– Давайте продолжим игру, прошу вас, – настаивал Кулагин. – Долг жены – это…

– Любить мужа. Преданно его поддерживать. Рожать детей.

– У вас есть дети, миссис Мур?

– Нет.

Слова выскользнули слишком легко. Само собой, она проработала легенду прикрытия – бывшая школьная учительница, поступившая в разведку благодаря связям мужа. Почему она не придумала миссис Мур детей, хоть целый выводок?

Русский с любопытством ее разглядывал.

– Жаль. Многим дети придают жизни смысл. Падающие звездочки. Как это называли ваши великие мыслители Хинтон и Тэйт? Состоящее из света четвертое измерение, ана, откуда происходят души, падают в наш грубый материальный мир и пускают в нем корни. Кое-то считает, что дети некоторое время хранят этот свет, а потом он гаснет, и они превращаются в нас. А мы ищем наш свет повсюду. Где ваш?

– Я же вам сказала. У меня нет детей. Моя задача – беречь чужих.

– Не знаю, верю ли я вам, миссис Мур.

Рэйчел задумалась. Кулагин – профессионал. Он почует плохо состряпанную легенду. Единственный выход – добавить каплю правды.

– У меня был ребенок, Яков Михайлович, – медленно произнесла она. – Он умер.

– Очень жаль это слышать. Вы разговариваете с ним по эктофону?

– Нет. Он не родился.

– Вот оно что. Лучше так, чем уйти в другую жизнь сиротой.

Рэйчел не ответила. Кулагин тоже помолчал. Потом кивнул сам себе, встал, плеснул обоим еще бренди из бара и опять сел.

– В России было много сирот после революции. Мы называем их bezprizorniki. Они охотились на крыс и другую мелкую живность. Интересные создания. Такие невинные и такие жестокие. В какой-то степени все мы похожи на них, мальчиков и девочек, чья мечта о мире без родителей сбылась. Нет никаких правил, нужно только разрушить прежний мир и построить на его месте новый. Нет ничего помимо нашей собственной воли. Это великолепно. Даже смерть стала инструментом для создания нового советского человека. Однажды я сидел в петроградском кафе и подписывал десятки смертных приговоров, придумывая разные способы, чтобы выбрать имена. Буквы из алфавита. Имена одноклассников. А затем просто вытаскивал листки в случайном порядке. Меня прервал поэт, настоящий поэт, не чета сегодняшнему юнцу, и обвинил в тирании. Я застрелил его из револьвера.

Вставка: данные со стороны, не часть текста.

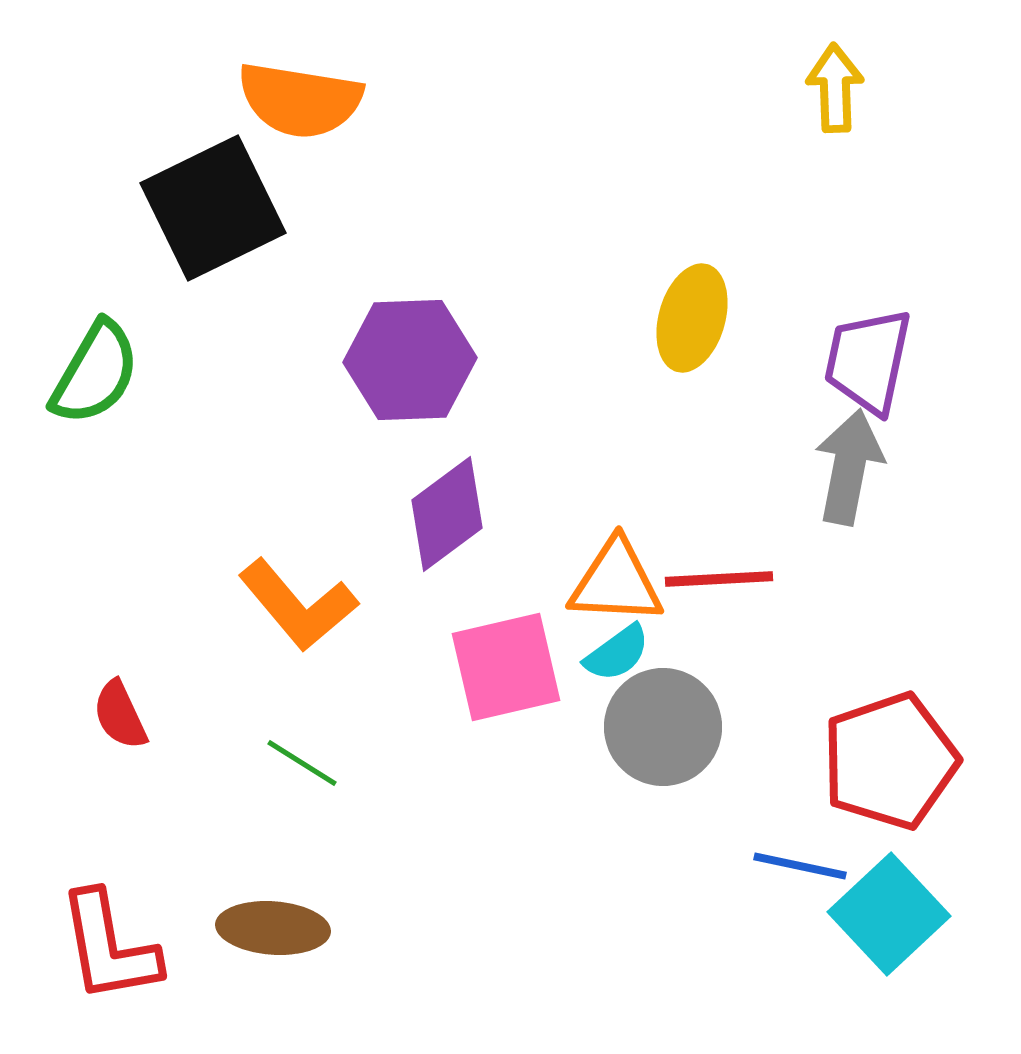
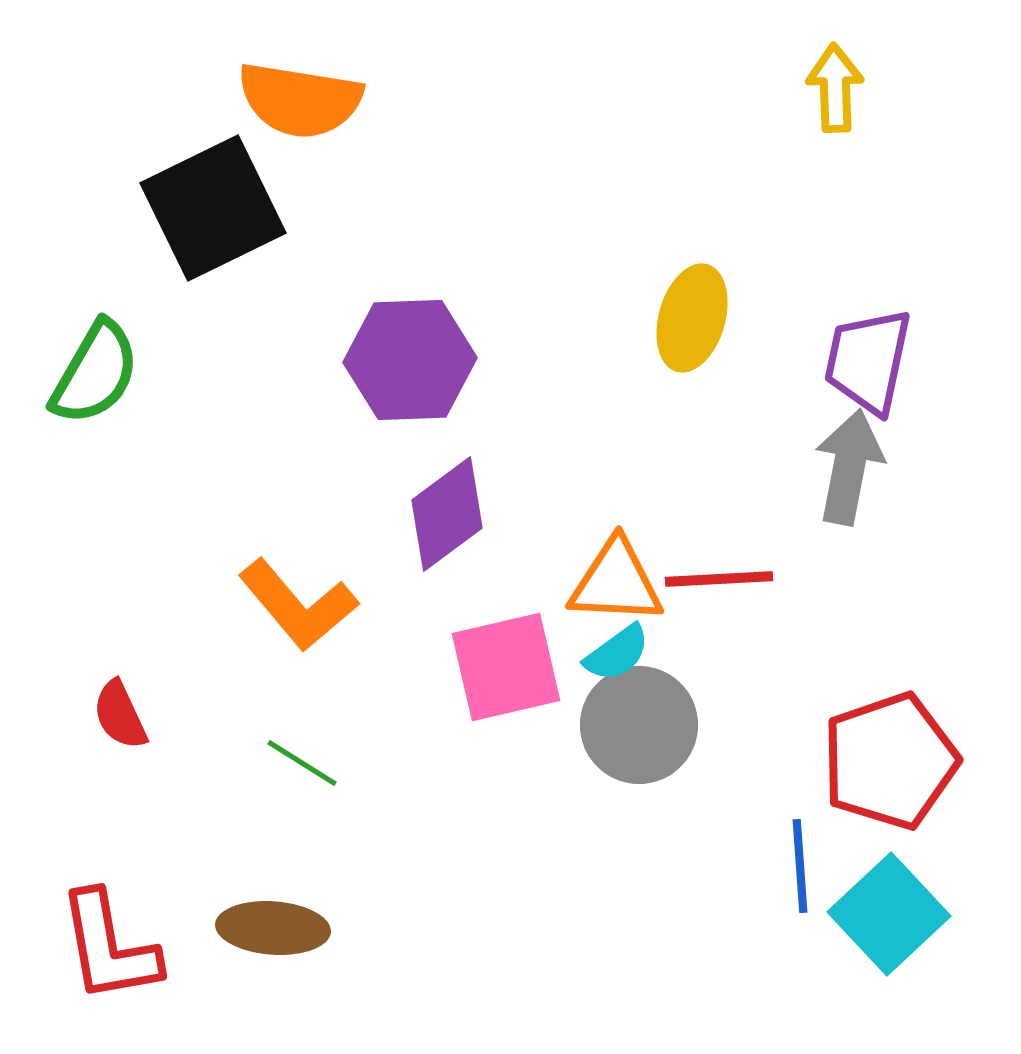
gray circle: moved 24 px left, 2 px up
blue line: rotated 74 degrees clockwise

Кулагин стиснул толстые пальцы. Лицо озарилось зловещим удовольствием. И Рэйчел порадовалась травмату в кармане.

– Позже я об этом пожалел. Его стихи были хороши. Наверное, потому я и не пристрелил сегодня юного Шоу-Асквита. Даже дрянные поэты прикасаются к чему-то, что нам неподвластно, с нашими-то играми и ложью. В том кафе никто не смел меня прерывать. Понимаете? Не было никого, кто мог бы меня судить. Ни матери. Ни морали. Ни Бога. Пока в двадцать пятом году мы не создали Его.

По телу Рэйчел пробежал холодок. Вопреки всем усилиям, разведка очень мало знала об источнике мощнейшего интеллекта, который руководил экономикой Советского Союза с точностью машины и безжалостно раскрывал всех внедренных в ОГПУ агентов.

– Богостроители, – сказала Рэйчел.

– Красин, Термен, Малевич и Богданов, эти идиоты, – продолжил Кулагин. – Ха! Они решили, что советским людям нужен Бог, и сделали электрического. И теперь повсюду у нас стоят мавзолеи – его глаза, присматривающие за всем вокруг. Он даже более строгий отец, чем был когда-то царь. А когда мы умираем, то становимся Им. Такая награда мне и причиталась. Я слишком хорошо служил нашему блистательному Отцу. Комитет по бессмертию приказал мне вернуться домой и пройти Процедуру Термена, чтобы слить мою жалкую душу с душой Владимира Ильича Ленина. Величайшая честь.